> [WHAT IS REQUIRED]
Can you write out every line of the listing below word for word, leaving out the pictures?

### SUPPLIED ENTRIES

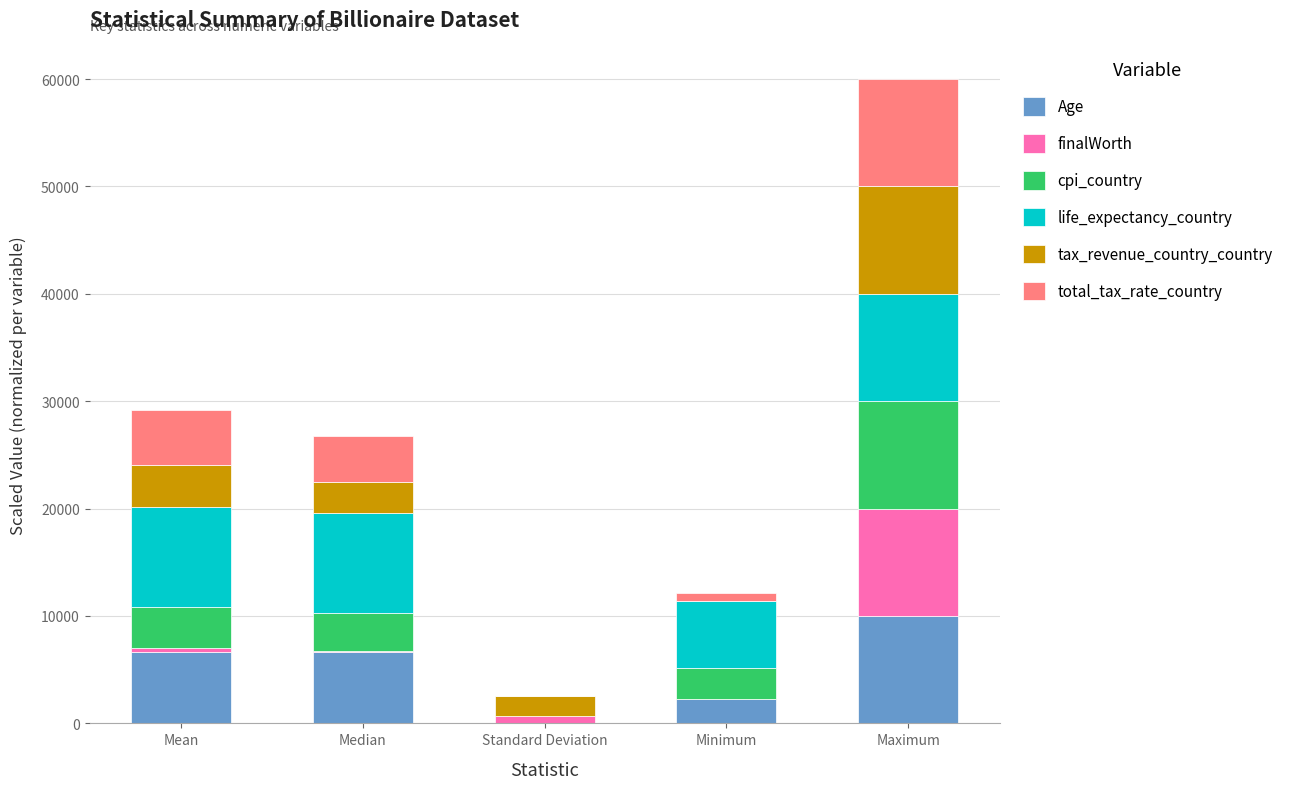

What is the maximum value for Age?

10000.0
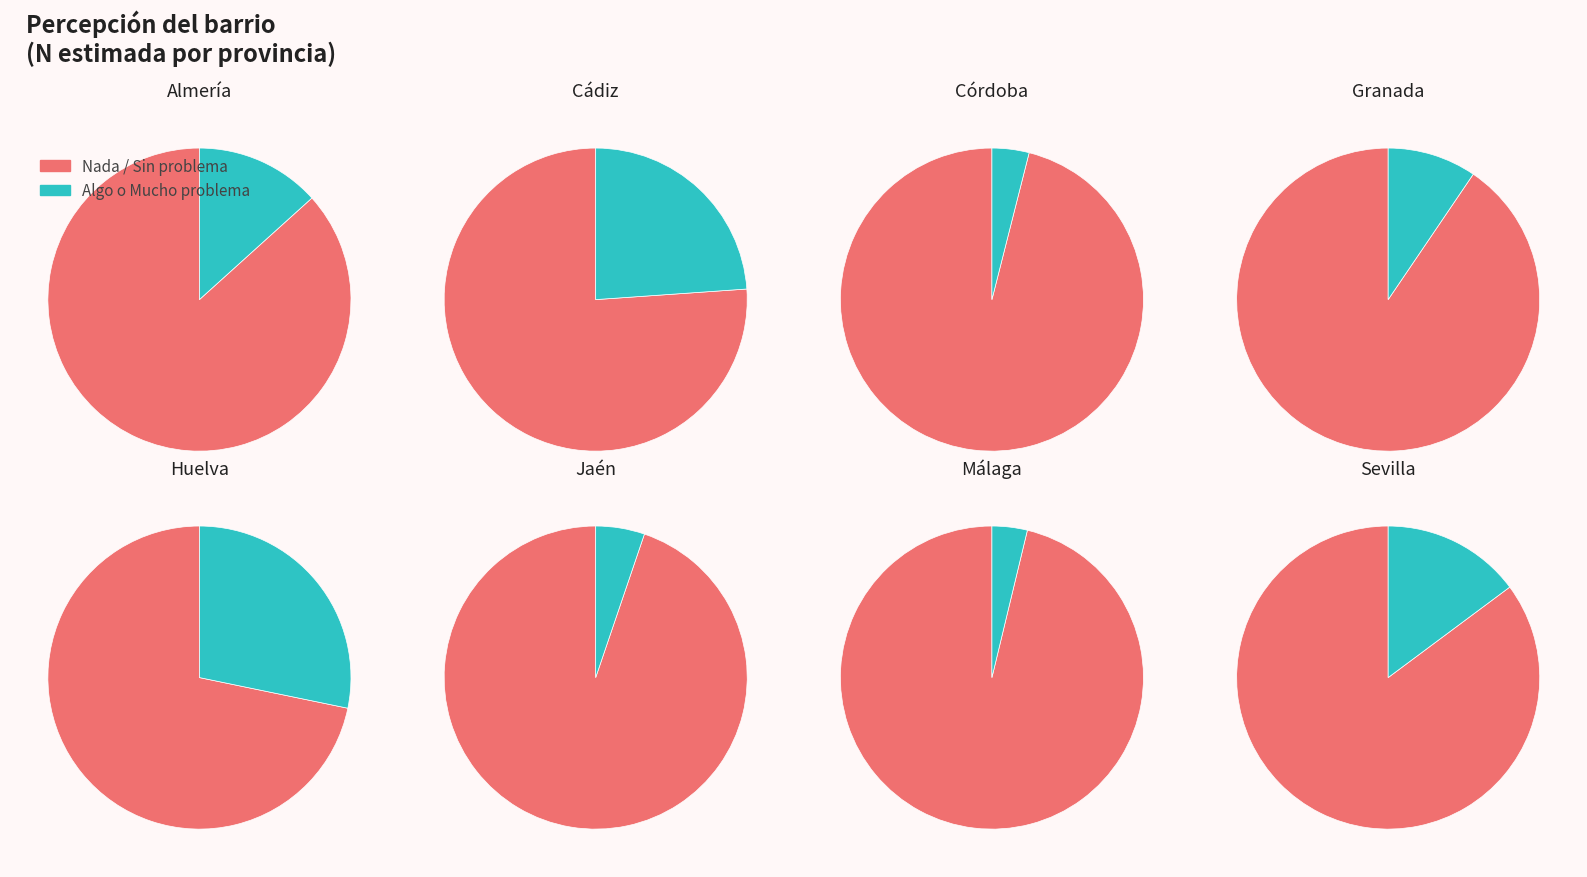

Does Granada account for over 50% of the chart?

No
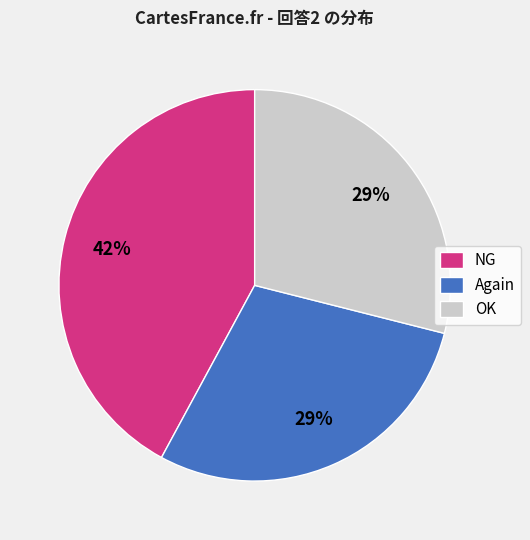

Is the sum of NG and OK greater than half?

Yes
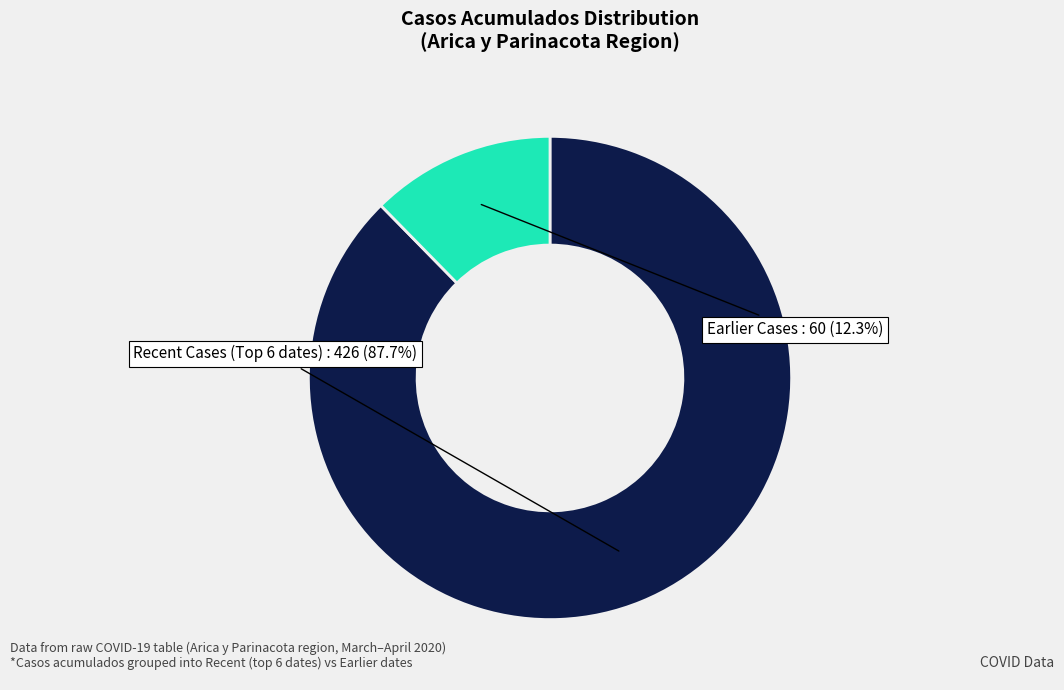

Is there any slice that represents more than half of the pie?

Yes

######

> [TASK RESULT]
What is the maximum value for Age?

10000.0

Does Granada account for over 50% of the chart?

No

Is the sum of NG and OK greater than half?

Yes

Is there any slice that represents more than half of the pie?

Yes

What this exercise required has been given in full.